**About this exercise:** Restate each entry below exactly; pictures stay out of the copy.

[Stored data entries]
--------------------------------------------------

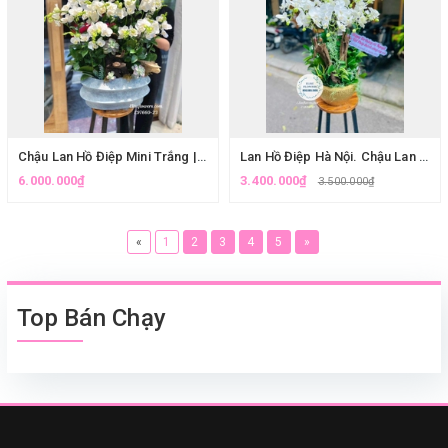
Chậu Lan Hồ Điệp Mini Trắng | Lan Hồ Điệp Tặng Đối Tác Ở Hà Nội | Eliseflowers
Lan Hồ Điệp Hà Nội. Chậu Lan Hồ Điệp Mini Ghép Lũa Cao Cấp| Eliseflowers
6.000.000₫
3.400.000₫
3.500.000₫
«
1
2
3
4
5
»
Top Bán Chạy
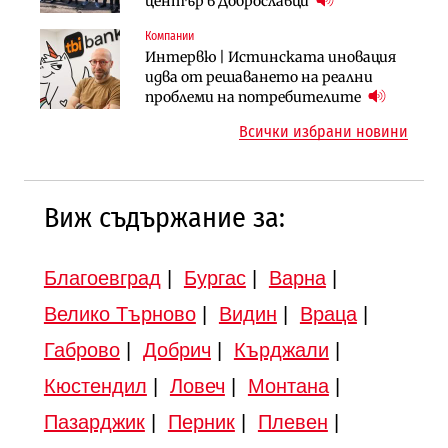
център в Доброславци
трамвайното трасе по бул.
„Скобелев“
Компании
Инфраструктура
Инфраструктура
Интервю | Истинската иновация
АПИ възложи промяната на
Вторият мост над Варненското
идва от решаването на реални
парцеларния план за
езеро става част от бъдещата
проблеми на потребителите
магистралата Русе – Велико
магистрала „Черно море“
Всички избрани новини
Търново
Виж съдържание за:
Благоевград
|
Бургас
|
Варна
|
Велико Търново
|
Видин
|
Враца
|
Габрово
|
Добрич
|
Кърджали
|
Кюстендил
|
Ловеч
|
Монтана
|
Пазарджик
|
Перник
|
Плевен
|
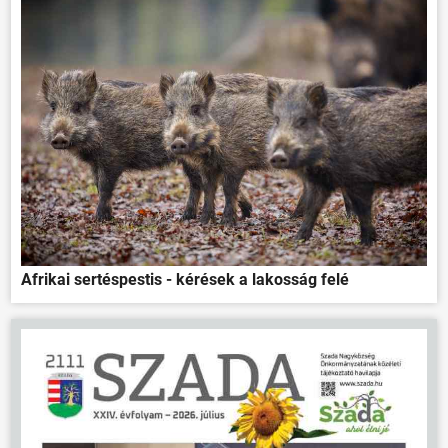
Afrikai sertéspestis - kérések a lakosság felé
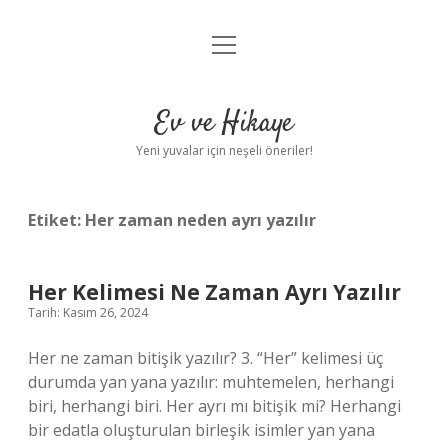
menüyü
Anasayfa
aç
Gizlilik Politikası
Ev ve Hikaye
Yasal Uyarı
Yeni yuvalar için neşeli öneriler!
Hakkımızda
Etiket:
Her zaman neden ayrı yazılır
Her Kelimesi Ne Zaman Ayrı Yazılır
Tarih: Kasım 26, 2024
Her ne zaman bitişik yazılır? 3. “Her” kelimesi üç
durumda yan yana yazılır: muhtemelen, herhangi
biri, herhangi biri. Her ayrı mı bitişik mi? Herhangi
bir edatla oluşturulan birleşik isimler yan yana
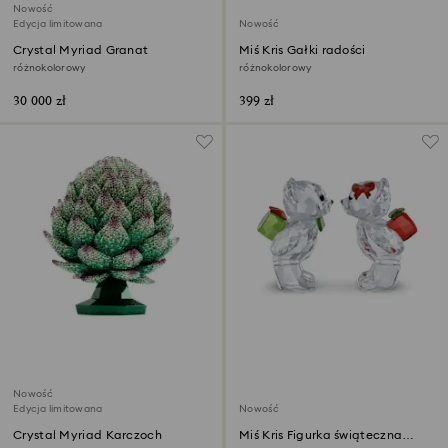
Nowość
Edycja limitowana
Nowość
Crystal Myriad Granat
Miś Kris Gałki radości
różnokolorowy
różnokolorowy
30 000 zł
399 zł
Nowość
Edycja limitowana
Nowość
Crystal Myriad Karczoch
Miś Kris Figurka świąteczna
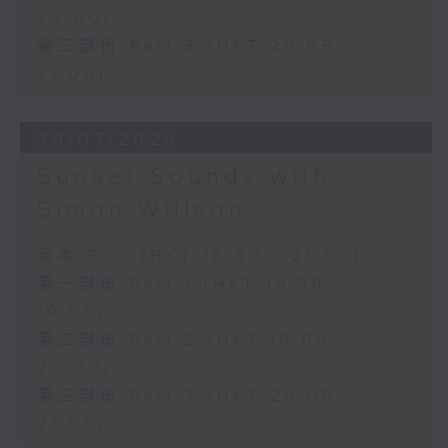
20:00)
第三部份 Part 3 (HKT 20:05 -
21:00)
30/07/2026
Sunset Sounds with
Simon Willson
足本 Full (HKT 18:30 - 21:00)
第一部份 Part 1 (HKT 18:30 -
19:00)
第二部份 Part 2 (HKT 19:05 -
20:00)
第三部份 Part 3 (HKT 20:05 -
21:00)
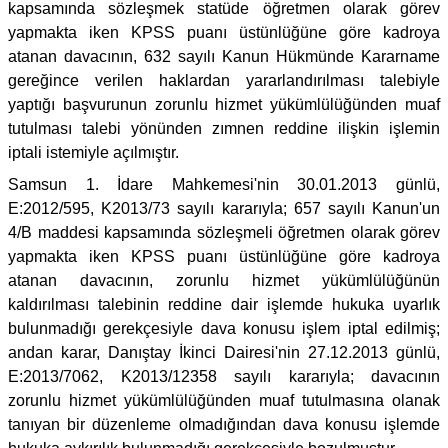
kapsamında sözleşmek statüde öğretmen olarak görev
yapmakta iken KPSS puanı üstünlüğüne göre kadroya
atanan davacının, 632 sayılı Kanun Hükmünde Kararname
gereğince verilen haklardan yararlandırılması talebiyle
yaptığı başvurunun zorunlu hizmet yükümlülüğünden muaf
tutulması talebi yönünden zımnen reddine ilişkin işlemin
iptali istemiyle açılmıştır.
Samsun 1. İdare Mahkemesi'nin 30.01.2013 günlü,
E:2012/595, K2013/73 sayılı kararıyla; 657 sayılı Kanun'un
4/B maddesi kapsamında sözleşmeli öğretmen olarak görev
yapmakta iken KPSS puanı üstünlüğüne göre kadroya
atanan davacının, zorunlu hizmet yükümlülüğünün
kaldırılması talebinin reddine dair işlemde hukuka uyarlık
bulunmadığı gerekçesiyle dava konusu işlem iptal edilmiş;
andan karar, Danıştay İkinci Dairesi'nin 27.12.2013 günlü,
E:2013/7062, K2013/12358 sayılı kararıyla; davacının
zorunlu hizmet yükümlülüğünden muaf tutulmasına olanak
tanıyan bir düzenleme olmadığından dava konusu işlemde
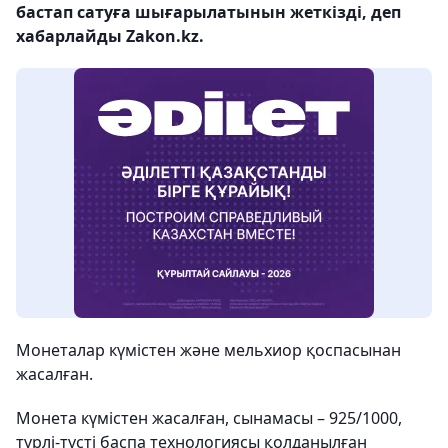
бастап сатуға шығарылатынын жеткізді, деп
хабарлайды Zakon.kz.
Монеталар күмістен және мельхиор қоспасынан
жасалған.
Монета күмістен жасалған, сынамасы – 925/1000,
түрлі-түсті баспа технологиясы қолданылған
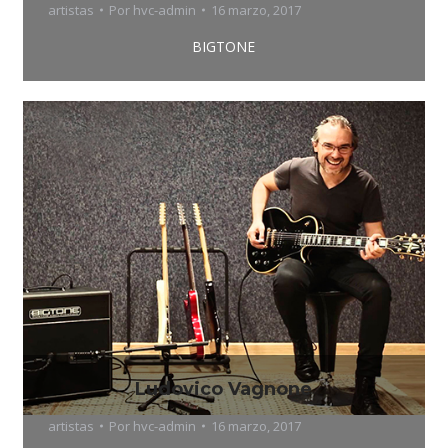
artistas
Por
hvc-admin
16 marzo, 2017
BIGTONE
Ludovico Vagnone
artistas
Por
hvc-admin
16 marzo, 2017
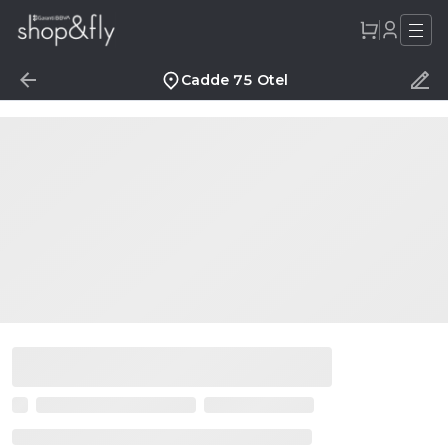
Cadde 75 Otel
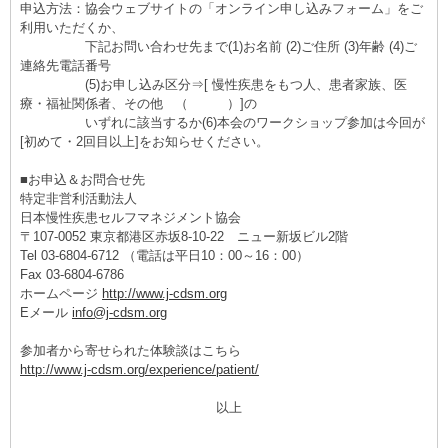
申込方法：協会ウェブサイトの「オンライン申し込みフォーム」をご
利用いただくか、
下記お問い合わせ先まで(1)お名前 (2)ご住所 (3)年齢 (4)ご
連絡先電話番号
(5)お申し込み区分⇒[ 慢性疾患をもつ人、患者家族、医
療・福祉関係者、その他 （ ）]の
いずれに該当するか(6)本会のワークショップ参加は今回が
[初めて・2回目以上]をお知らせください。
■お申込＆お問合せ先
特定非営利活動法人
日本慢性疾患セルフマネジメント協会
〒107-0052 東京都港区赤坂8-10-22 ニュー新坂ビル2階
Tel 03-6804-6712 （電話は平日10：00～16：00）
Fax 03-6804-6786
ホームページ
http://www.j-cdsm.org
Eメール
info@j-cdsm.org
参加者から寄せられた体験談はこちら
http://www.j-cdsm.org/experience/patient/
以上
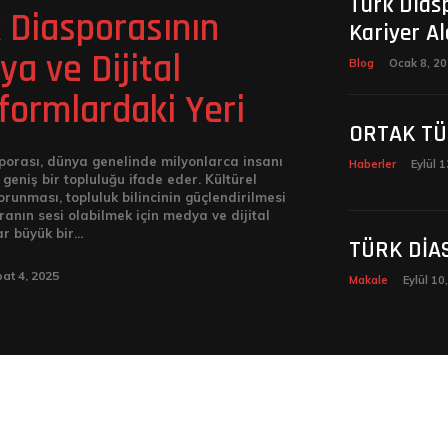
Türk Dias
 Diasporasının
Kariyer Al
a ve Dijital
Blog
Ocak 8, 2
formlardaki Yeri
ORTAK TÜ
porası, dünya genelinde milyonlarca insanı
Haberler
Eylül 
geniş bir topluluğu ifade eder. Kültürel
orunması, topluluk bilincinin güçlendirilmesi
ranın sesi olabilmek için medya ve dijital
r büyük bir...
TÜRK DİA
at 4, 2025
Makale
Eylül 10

--------------------------------------------------

**Solution to the problem:**
Chậu Lan Hồ Điệp Mini Trắng | Lan Hồ Điệp Tặng Đối Tác Ở Hà Nội | Eliseflowers
Lan Hồ Điệp Hà Nội. Chậu Lan Hồ Điệp Mini Ghép Lũa Cao Cấp| Eliseflowers
6.000.000₫
3.400.000₫
3.500.000₫
«
1
2
3
4
5
»
Top Bán Chạy
център в Доброславци
трамвайното трасе по бул.
„Скобелев“
Компании
Инфраструктура
Инфраструктура
Интервю | Истинската иновация
АПИ възложи промяната на
Вторият мост над Варненското
идва от решаването на реални
парцеларния план за
езеро става част от бъдещата
проблеми на потребителите
магистралата Русе – Велико
магистрала „Черно море“
Всички избрани новини
Търново
Виж съдържание за:
Благоевград
|
Бургас
|
Варна
|
Велико Търново
|
Видин
|
Враца
|
Габрово
|
Добрич
|
Кърджали
|
Кюстендил
|
Ловеч
|
Монтана
|
Пазарджик
|
Перник
|
Плевен
|
Afrikai sertéspestis - kérések a lakosság felé
menüyü
Anasayfa
aç
Gizlilik Politikası
Ev ve Hikaye
Yasal Uyarı
Yeni yuvalar için neşeli öneriler!
Hakkımızda
Etiket:
Her zaman neden ayrı yazılır
Her Kelimesi Ne Zaman Ayrı Yazılır
Tarih: Kasım 26, 2024
Her ne zaman bitişik yazılır? 3. “Her” kelimesi üç
durumda yan yana yazılır: muhtemelen, herhangi
biri, herhangi biri. Her ayrı mı bitişik mi? Herhangi
bir edatla oluşturulan birleşik isimler yan yana
Nowość
Edycja limitowana
Nowość
Crystal Myriad Granat
Miś Kris Gałki radości
różnokolorowy
różnokolorowy
30 000 zł
399 zł
Nowość
Edycja limitowana
Nowość
Crystal Myriad Karczoch
Miś Kris Figurka świąteczna
20:00)
第三部份 Part 3 (HKT 20:05 -
21:00)
30/07/2026
Sunset Sounds with
Simon Willson
足本 Full (HKT 18:30 - 21:00)
第一部份 Part 1 (HKT 18:30 -
19:00)
第二部份 Part 2 (HKT 19:05 -
20:00)
第三部份 Part 3 (HKT 20:05 -
21:00)
kapsamında sözleşmek statüde öğretmen olarak görev
yapmakta iken KPSS puanı üstünlüğüne göre kadroya
atanan davacının, 632 sayılı Kanun Hükmünde Kararname
gereğince verilen haklardan yararlandırılması talebiyle
yaptığı başvurunun zorunlu hizmet yükümlülüğünden muaf
tutulması talebi yönünden zımnen reddine ilişkin işlemin
iptali istemiyle açılmıştır.
Samsun 1. İdare Mahkemesi'nin 30.01.2013 günlü,
E:2012/595, K2013/73 sayılı kararıyla; 657 sayılı Kanun'un
4/B maddesi kapsamında sözleşmeli öğretmen olarak görev
yapmakta iken KPSS puanı üstünlüğüne göre kadroya
atanan davacının, zorunlu hizmet yükümlülüğünün
kaldırılması talebinin reddine dair işlemde hukuka uyarlık
bulunmadığı gerekçesiyle dava konusu işlem iptal edilmiş;
andan karar, Danıştay İkinci Dairesi'nin 27.12.2013 günlü,
E:2013/7062, K2013/12358 sayılı kararıyla; davacının
zorunlu hizmet yükümlülüğünden muaf tutulmasına olanak
tanıyan bir düzenleme olmadığından dava konusu işlemde
бастап сатуға шығарылатынын жеткізді, деп
хабарлайды Zakon.kz.
Монеталар күмістен және мельхиор қоспасынан
жасалған.
Монета күмістен жасалған, сынамасы – 925/1000,
түрлі-түсті баспа технологиясы қолданылған
artistas
Por
hvc-admin
16 marzo, 2017
BIGTONE
Ludovico Vagnone
artistas
Por
hvc-admin
16 marzo, 2017
Cadde 75 Otel
申込方法：協会ウェブサイトの「オンライン申し込みフォーム」をご
利用いただくか、
下記お問い合わせ先まで(1)お名前 (2)ご住所 (3)年齢 (4)ご
連絡先電話番号
(5)お申し込み区分⇒[ 慢性疾患をもつ人、患者家族、医
療・福祉関係者、その他 （ ）]の
いずれに該当するか(6)本会のワークショップ参加は今回が
[初めて・2回目以上]をお知らせください。
■お申込＆お問合せ先
特定非営利活動法人
日本慢性疾患セルフマネジメント協会
〒107-0052 東京都港区赤坂8-10-22 ニュー新坂ビル2階
Tel 03-6804-6712 （電話は平日10：00～16：00）
Fax 03-6804-6786
ホームページ
http://www.j-cdsm.org
Eメール
info@j-cdsm.org
参加者から寄せられた体験談はこちら
http://www.j-cdsm.org/experience/patient/
以上
Türk Dias
 Diasporasının
Kariyer Al
a ve Dijital
Blog
Ocak 8, 2
formlardaki Yeri
ORTAK TÜ
porası, dünya genelinde milyonlarca insanı
Haberler
Eylül 
geniş bir topluluğu ifade eder. Kültürel
orunması, topluluk bilincinin güçlendirilmesi
ranın sesi olabilmek için medya ve dijital
r büyük bir...
TÜRK DİA
at 4, 2025
Makale
Eylül 10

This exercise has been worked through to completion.